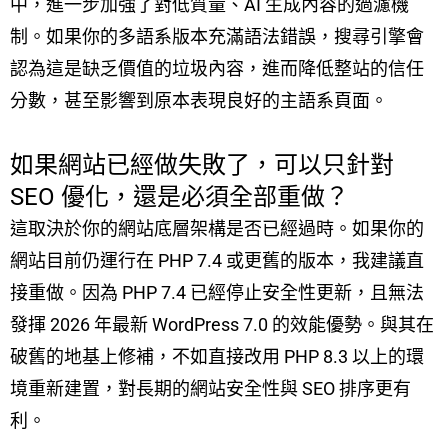
中，進一步加強了對低質量、AI 生成內容的過濾機
制。如果你的多語系版本充滿語法錯誤，搜尋引擎會
認為這是缺乏價值的垃圾內容，進而降低整站的信任
分數，甚至影響到原本表現良好的主語系頁面。
如果網站已經做失敗了，可以只針對
SEO 優化，還是必須全部重做？
這取決於你的網站底層架構是否已經過時。如果你的
網站目前仍運行在 PHP 7.4 或更舊的版本，我建議直
接重做。因為 PHP 7.4 已經停止安全性更新，且無法
發揮 2026 年最新 WordPress 7.0 的效能優勢。與其在
破舊的地基上修補，不如直接改用 PHP 8.3 以上的環
境重新建置，對長期的網站安全性與 SEO 排序更有
利。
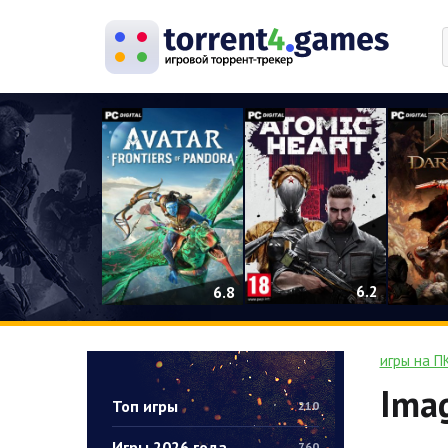
0
6.2
6.8
игры на П
Imag
Топ игры
210
Игры 2026 года
760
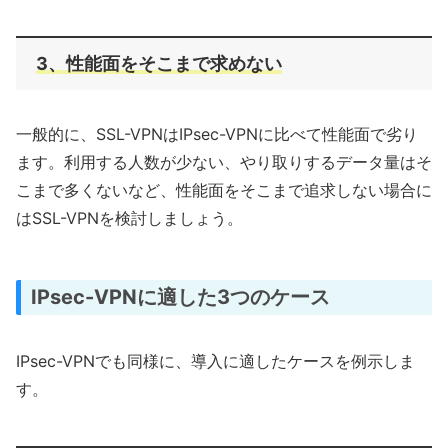
3、性能面をそこまで求めない
一般的に、SSL-VPNはIPsec-VPNに比べて性能面で劣り
ます。利用する人数が少ない、やり取りするデータ量はそ
こまで多くないなど、性能面をそこまで追求しない場合に
はSSL-VPNを検討しましょう。
IPsec-VPNに適した3つのケース
IPsec-VPNでも同様に、導入に適したケースを例示しま
す。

· · · · · · ·

Your copy should match the listing exactly, apart from the pictures it leaves out.

中，進一步加強了對低質量、AI 生成內容的過濾機
制。如果你的多語系版本充滿語法錯誤，搜尋引擎會
認為這是缺乏價值的垃圾內容，進而降低整站的信任
分數，甚至影響到原本表現良好的主語系頁面。
如果網站已經做失敗了，可以只針對
SEO 優化，還是必須全部重做？
這取決於你的網站底層架構是否已經過時。如果你的
網站目前仍運行在 PHP 7.4 或更舊的版本，我建議直
接重做。因為 PHP 7.4 已經停止安全性更新，且無法
發揮 2026 年最新 WordPress 7.0 的效能優勢。與其在
破舊的地基上修補，不如直接改用 PHP 8.3 以上的環
境重新建置，對長期的網站安全性與 SEO 排序更有
利。
0
6.2
6.8
игры на П
Imag
Топ игры
210
Игры 2026 года
760
3、性能面をそこまで求めない
一般的に、SSL-VPNはIPsec-VPNに比べて性能面で劣り
ます。利用する人数が少ない、やり取りするデータ量はそ
こまで多くないなど、性能面をそこまで追求しない場合に
はSSL-VPNを検討しましょう。
IPsec-VPNに適した3つのケース
IPsec-VPNでも同様に、導入に適したケースを例示しま
す。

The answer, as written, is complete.